The process, they suggest, might one day open up the possibility of using the bacteria to produce ‘clean’ electricity.
There are different types of bacteria that can produce electricity, and some do it more efficiently than others. Such microbes usually exist in extreme, oxygen-deprived environments, such as at the bottom of lakes, in deep mines, and even in the human gut.
These micro-organisms have evolved a distinctive form of breathing which involves pumping out electrons from cells through tiny channels in cell membranes. Because of this unique characteristic, they become capable of producing electricity.
Scientists believe that these microbes could one day be harnessed to produce clean energy. At the moment, researchers are currently exploring ways to harness such bacteria to run fuel cells and to clean sewage water, among other potential applications. But a major challenge is that they are difficult to grow in labs.
In the past, scientists have used a dielectrophoresis process to separate the two kinds of bacteria based on their electrical properties. Now, MIT researchers claim to have developed a new technique enabling them to separate bacterial cells based on their ability to produce electricity.
In the study, researchers used an hourglass-shaped microfluidic channel to compare various strains of bacteria, each with a characteristic electrochemical activity. The team flowed microlitre samples of each strain through the channel, and then slowly increased the voltage across the channel – just one volt per second, from 0 to 80 volts.
Researchers then used a particle-image velocimetry technique to observe the activity of bacterial strains in the channel.
They observed that the bacterial cells initially propelled through the channel and eventually arrived at the pinched section, where they experienced a much stronger electric field. The team found that some bacteria were trapped in the channel at much lower voltages, while others were trapped at higher voltages.

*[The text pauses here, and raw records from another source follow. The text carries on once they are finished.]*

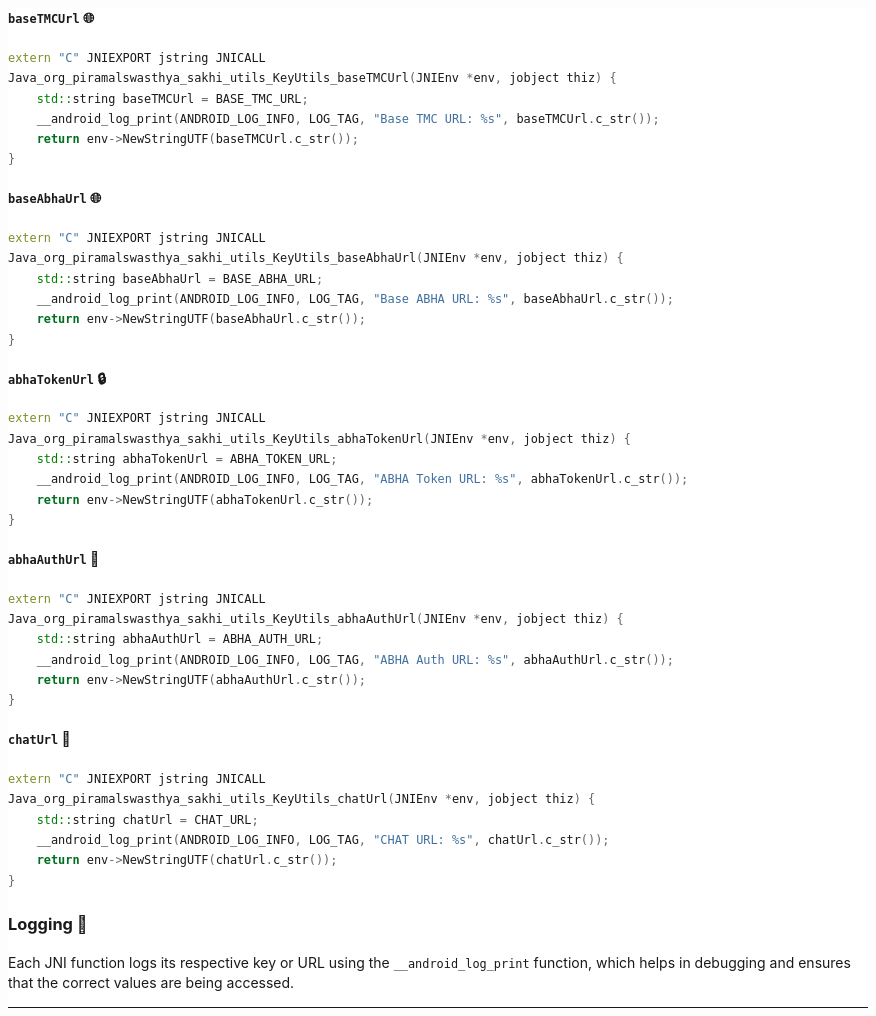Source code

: #### `baseTMCUrl` 🌐
```c++
extern "C" JNIEXPORT jstring JNICALL
Java_org_piramalswasthya_sakhi_utils_KeyUtils_baseTMCUrl(JNIEnv *env, jobject thiz) {
    std::string baseTMCUrl = BASE_TMC_URL;
    __android_log_print(ANDROID_LOG_INFO, LOG_TAG, "Base TMC URL: %s", baseTMCUrl.c_str());
    return env->NewStringUTF(baseTMCUrl.c_str());
}
```

#### `baseAbhaUrl` 🌐
```c++
extern "C" JNIEXPORT jstring JNICALL
Java_org_piramalswasthya_sakhi_utils_KeyUtils_baseAbhaUrl(JNIEnv *env, jobject thiz) {
    std::string baseAbhaUrl = BASE_ABHA_URL;
    __android_log_print(ANDROID_LOG_INFO, LOG_TAG, "Base ABHA URL: %s", baseAbhaUrl.c_str());
    return env->NewStringUTF(baseAbhaUrl.c_str());
}
```

#### `abhaTokenUrl` 🔒
```c++
extern "C" JNIEXPORT jstring JNICALL
Java_org_piramalswasthya_sakhi_utils_KeyUtils_abhaTokenUrl(JNIEnv *env, jobject thiz) {
    std::string abhaTokenUrl = ABHA_TOKEN_URL;
    __android_log_print(ANDROID_LOG_INFO, LOG_TAG, "ABHA Token URL: %s", abhaTokenUrl.c_str());
    return env->NewStringUTF(abhaTokenUrl.c_str());
}
```

#### `abhaAuthUrl` 🔐
```c++
extern "C" JNIEXPORT jstring JNICALL
Java_org_piramalswasthya_sakhi_utils_KeyUtils_abhaAuthUrl(JNIEnv *env, jobject thiz) {
    std::string abhaAuthUrl = ABHA_AUTH_URL;
    __android_log_print(ANDROID_LOG_INFO, LOG_TAG, "ABHA Auth URL: %s", abhaAuthUrl.c_str());
    return env->NewStringUTF(abhaAuthUrl.c_str());
}
```

#### `chatUrl` 💬
```c++
extern "C" JNIEXPORT jstring JNICALL
Java_org_piramalswasthya_sakhi_utils_KeyUtils_chatUrl(JNIEnv *env, jobject thiz) {
    std::string chatUrl = CHAT_URL;
    __android_log_print(ANDROID_LOG_INFO, LOG_TAG, "CHAT URL: %s", chatUrl.c_str());
    return env->NewStringUTF(chatUrl.c_str());
}
```

### Logging 📝
Each JNI function logs its respective key or URL using the `__android_log_print` function, which helps in debugging and ensures that the correct values are being accessed.

---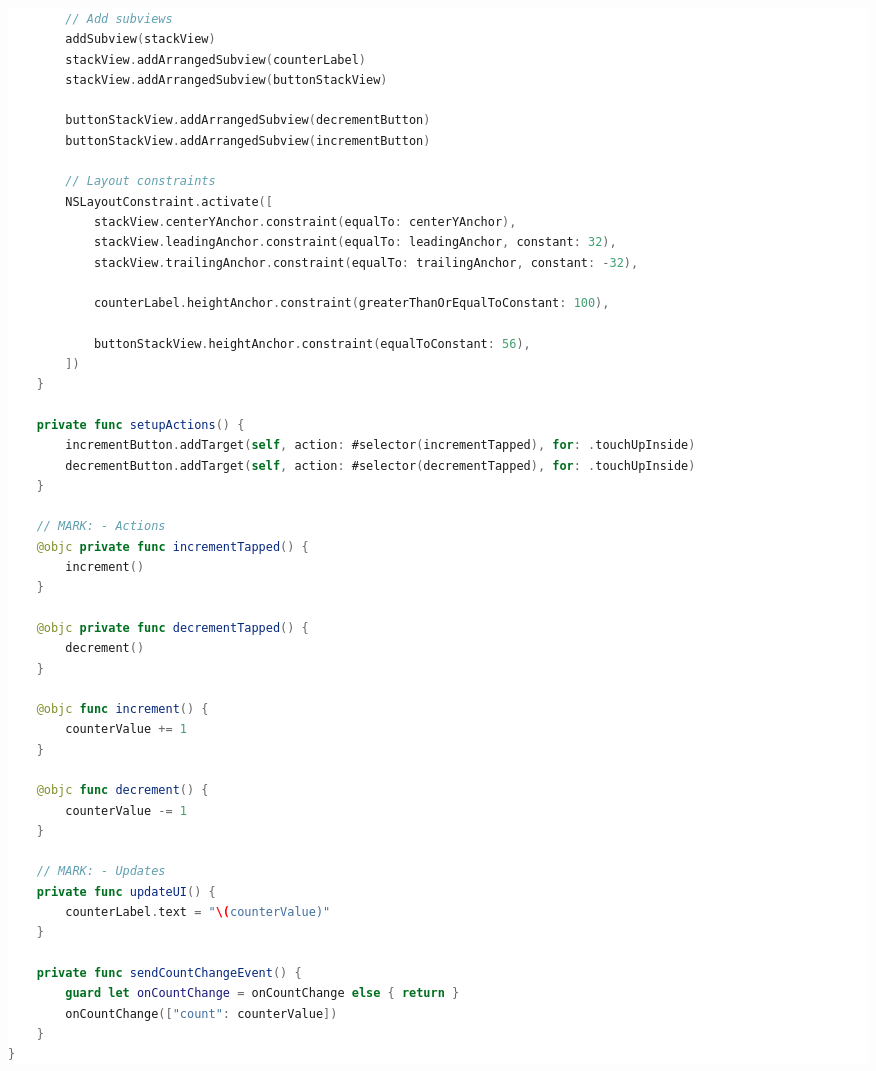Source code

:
 ```swift
        // Add subviews
        addSubview(stackView)
        stackView.addArrangedSubview(counterLabel)
        stackView.addArrangedSubview(buttonStackView)
        
        buttonStackView.addArrangedSubview(decrementButton)
        buttonStackView.addArrangedSubview(incrementButton)
        
        // Layout constraints
        NSLayoutConstraint.activate([
            stackView.centerYAnchor.constraint(equalTo: centerYAnchor),
            stackView.leadingAnchor.constraint(equalTo: leadingAnchor, constant: 32),
            stackView.trailingAnchor.constraint(equalTo: trailingAnchor, constant: -32),
            
            counterLabel.heightAnchor.constraint(greaterThanOrEqualToConstant: 100),
            
            buttonStackView.heightAnchor.constraint(equalToConstant: 56),
        ])
    }
    
    private func setupActions() {
        incrementButton.addTarget(self, action: #selector(incrementTapped), for: .touchUpInside)
        decrementButton.addTarget(self, action: #selector(decrementTapped), for: .touchUpInside)
    }
    
    // MARK: - Actions
    @objc private func incrementTapped() {
        increment()
    }
    
    @objc private func decrementTapped() {
        decrement()
    }
    
    @objc func increment() {
        counterValue += 1
    }
    
    @objc func decrement() {
        counterValue -= 1
    }
    
    // MARK: - Updates
    private func updateUI() {
        counterLabel.text = "\(counterValue)"
    }
    
    private func sendCountChangeEvent() {
        guard let onCountChange = onCountChange else { return }
        onCountChange(["count": counterValue])
    }
}
```
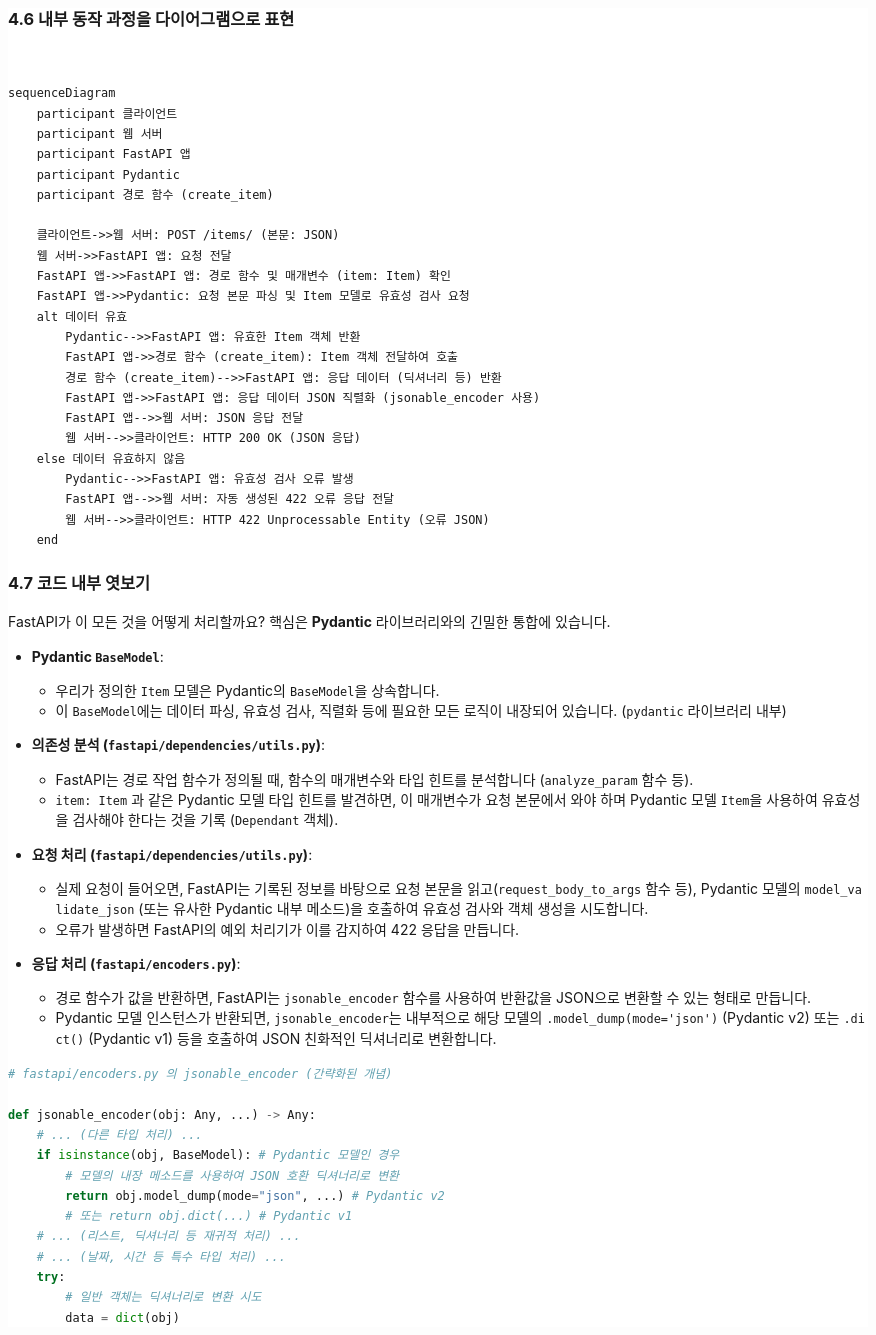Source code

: 

### 4.6 내부 동작 과정을 다이어그램으로 표현
<br>

```mermaid
sequenceDiagram
    participant 클라이언트
    participant 웹 서버
    participant FastAPI 앱
    participant Pydantic
    participant 경로 함수 (create_item)

    클라이언트->>웹 서버: POST /items/ (본문: JSON)
    웹 서버->>FastAPI 앱: 요청 전달
    FastAPI 앱->>FastAPI 앱: 경로 함수 및 매개변수 (item: Item) 확인
    FastAPI 앱->>Pydantic: 요청 본문 파싱 및 Item 모델로 유효성 검사 요청
    alt 데이터 유효
        Pydantic-->>FastAPI 앱: 유효한 Item 객체 반환
        FastAPI 앱->>경로 함수 (create_item): Item 객체 전달하여 호출
        경로 함수 (create_item)-->>FastAPI 앱: 응답 데이터 (딕셔너리 등) 반환
        FastAPI 앱->>FastAPI 앱: 응답 데이터 JSON 직렬화 (jsonable_encoder 사용)
        FastAPI 앱-->>웹 서버: JSON 응답 전달
        웹 서버-->>클라이언트: HTTP 200 OK (JSON 응답)
    else 데이터 유효하지 않음
        Pydantic-->>FastAPI 앱: 유효성 검사 오류 발생
        FastAPI 앱-->>웹 서버: 자동 생성된 422 오류 응답 전달
        웹 서버-->>클라이언트: HTTP 422 Unprocessable Entity (오류 JSON)
    end
```

### 4.7 코드 내부 엿보기 
FastAPI가 이 모든 것을 어떻게 처리할까요? 핵심은 **Pydantic** 라이브러리와의 긴밀한 통합에 있습니다.

*   **Pydantic `BaseModel`**: 
    *   우리가 정의한 `Item` 모델은 Pydantic의 `BaseModel`을 상속합니다.
    *   이 `BaseModel`에는 데이터 파싱, 유효성 검사, 직렬화 등에 필요한 모든 로직이 내장되어 있습니다. (`pydantic` 라이브러리 내부)

*   **의존성 분석 (`fastapi/dependencies/utils.py`)**: 
    *   FastAPI는 경로 작업 함수가 정의될 때, 함수의 매개변수와 타입 힌트를 분석합니다 (`analyze_param` 함수 등). 
    *   `item: Item` 과 같은 Pydantic 모델 타입 힌트를 발견하면, 이 매개변수가 요청 본문에서 와야 하며 Pydantic 모델 `Item`을 사용하여 유효성을 검사해야 한다는 것을 기록 (`Dependant` 객체).

*   **요청 처리 (`fastapi/dependencies/utils.py`)**: 
    *   실제 요청이 들어오면, FastAPI는 기록된 정보를 바탕으로 요청 본문을 읽고(`request_body_to_args` 함수 등), Pydantic 모델의 `model_validate_json` (또는 유사한 Pydantic 내부 메소드)을 호출하여 유효성 검사와 객체 생성을 시도합니다. 
    *   오류가 발생하면 FastAPI의 예외 처리기가 이를 감지하여 422 응답을 만듭니다.

*   **응답 처리 (`fastapi/encoders.py`)**: 
    *   경로 함수가 값을 반환하면, FastAPI는 `jsonable_encoder` 함수를 사용하여 반환값을 JSON으로 변환할 수 있는 형태로 만듭니다. 
    *   Pydantic 모델 인스턴스가 반환되면, `jsonable_encoder`는 내부적으로 해당 모델의 `.model_dump(mode='json')` (Pydantic v2) 또는 `.dict()` (Pydantic v1) 등을 호출하여 JSON 친화적인 딕셔너리로 변환합니다.

```python
# fastapi/encoders.py 의 jsonable_encoder (간략화된 개념)

def jsonable_encoder(obj: Any, ...) -> Any:
    # ... (다른 타입 처리) ...
    if isinstance(obj, BaseModel): # Pydantic 모델인 경우
        # 모델의 내장 메소드를 사용하여 JSON 호환 딕셔너리로 변환
        return obj.model_dump(mode="json", ...) # Pydantic v2
        # 또는 return obj.dict(...) # Pydantic v1
    # ... (리스트, 딕셔너리 등 재귀적 처리) ...
    # ... (날짜, 시간 등 특수 타입 처리) ...
    try:
        # 일반 객체는 딕셔너리로 변환 시도
        data = dict(obj)
```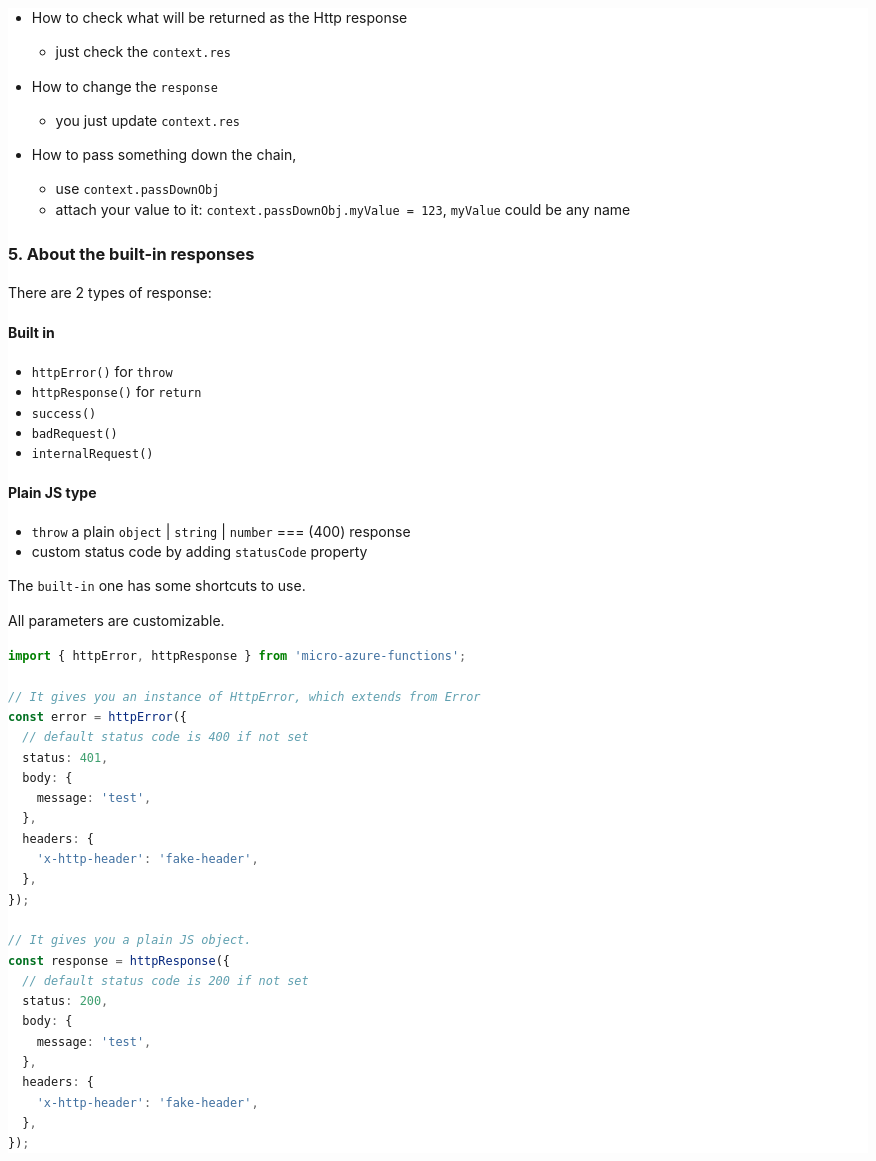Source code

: - How to check what will be returned as the Http response

  - just check the `context.res`

- How to change the `response`

  - you just update `context.res`

- How to pass something down the chain,

  - use `context.passDownObj`
  - attach your value to it: `context.passDownObj.myValue = 123`, `myValue` could be any name

### 5. About the built-in responses

There are 2 types of response:

#### Built in

- `httpError()` for `throw`
- `httpResponse()` for `return`
- `success()`
- `badRequest()`
- `internalRequest()`

#### Plain JS type

- `throw` a plain `object` | `string` | `number` === (400) response
- custom status code by adding `statusCode` property

The `built-in` one has some shortcuts to use.

All parameters are customizable.

```typescript
import { httpError, httpResponse } from 'micro-azure-functions';

// It gives you an instance of HttpError, which extends from Error
const error = httpError({
  // default status code is 400 if not set
  status: 401,
  body: {
    message: 'test',
  },
  headers: {
    'x-http-header': 'fake-header',
  },
});

// It gives you a plain JS object.
const response = httpResponse({
  // default status code is 200 if not set
  status: 200,
  body: {
    message: 'test',
  },
  headers: {
    'x-http-header': 'fake-header',
  },
});
```
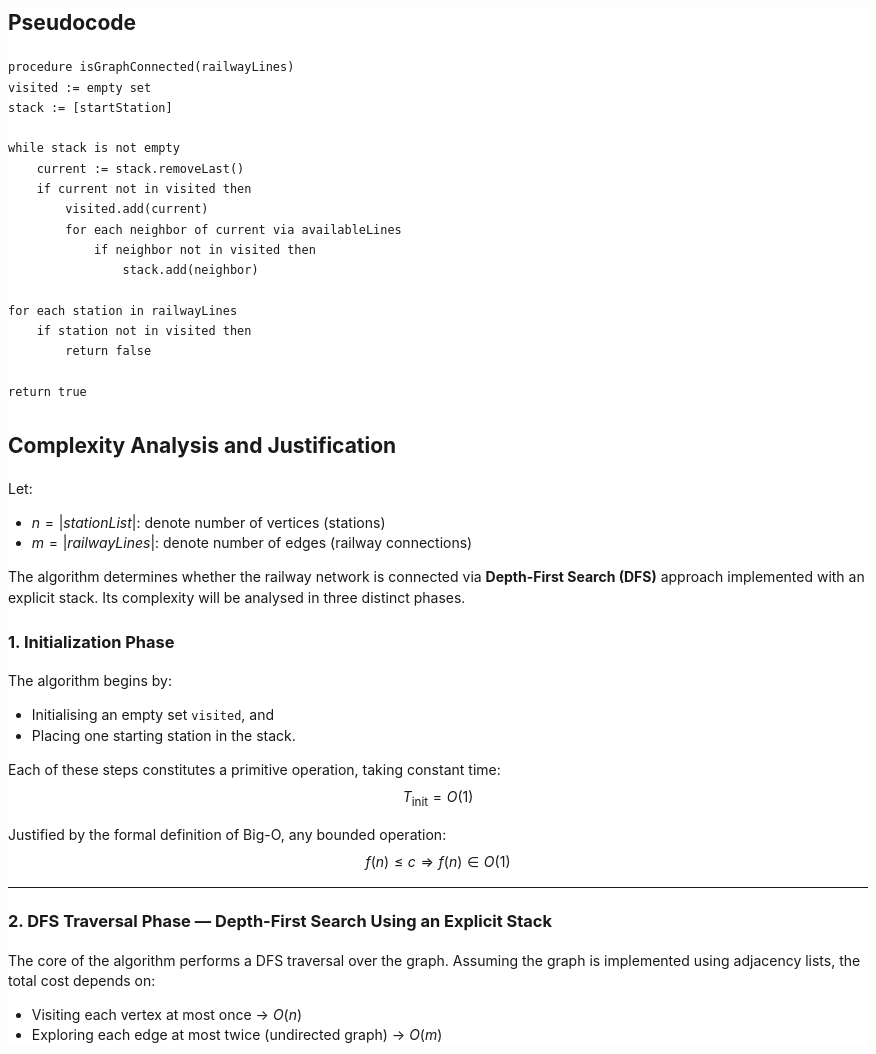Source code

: ## Pseudocode
```plaintext
procedure isGraphConnected(railwayLines)
visited := empty set
stack := [startStation]

while stack is not empty
    current := stack.removeLast()
    if current not in visited then
        visited.add(current)
        for each neighbor of current via availableLines
            if neighbor not in visited then
                stack.add(neighbor)

for each station in railwayLines
    if station not in visited then
        return false

return true
```

## Complexity Analysis and Justification

Let:
- $n = |stationList|$: denote number of vertices (stations)
- $m = |railwayLines|$: denote number of edges (railway connections)

The algorithm determines whether the railway network is connected via **Depth-First Search (DFS)** approach implemented with an explicit stack. Its complexity will be analysed in three distinct phases.

### 1. Initialization Phase

The algorithm begins by:

- Initialising an empty set `visited`, and
- Placing one starting station in the stack.

Each of these steps constitutes a primitive operation, taking constant time:
$$T_{\text{init}} = O(1)$$

Justified by the formal definition of Big-O, any bounded operation:
$$f(n) \leq c \Rightarrow f(n) \in O(1)$$

---
### 2. DFS Traversal Phase — Depth-First Search Using an Explicit Stack

The core of the algorithm performs a DFS traversal over the graph. Assuming the graph is implemented using adjacency lists, the total cost depends on:

- Visiting each vertex at most once → $O(n)$
- Exploring each edge at most twice (undirected graph) → $O(m)$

Researchers measured the “trapping voltage” and cell size for each strain and then used a computer simulation to calculate the ‘polarisability’ for different strains. Polarisability refers to the property which indicates how easy it is for a cell to produce electricity in an electric field.
The team found that the bacteria which were more electrochemically active tended to have a higher polarisability.
“We have the necessary evidence to see that there’s a strong correlation between polarisability and electrochemical activity,” says Qianru Wang, a post-doctorate student in MIT’s Department of Mechanical Engineering.
“In fact, polarisability might be something we could use as a proxy to select microorganisms with high electrochemical activity.”
The findings of the study are published in journal Science Advances.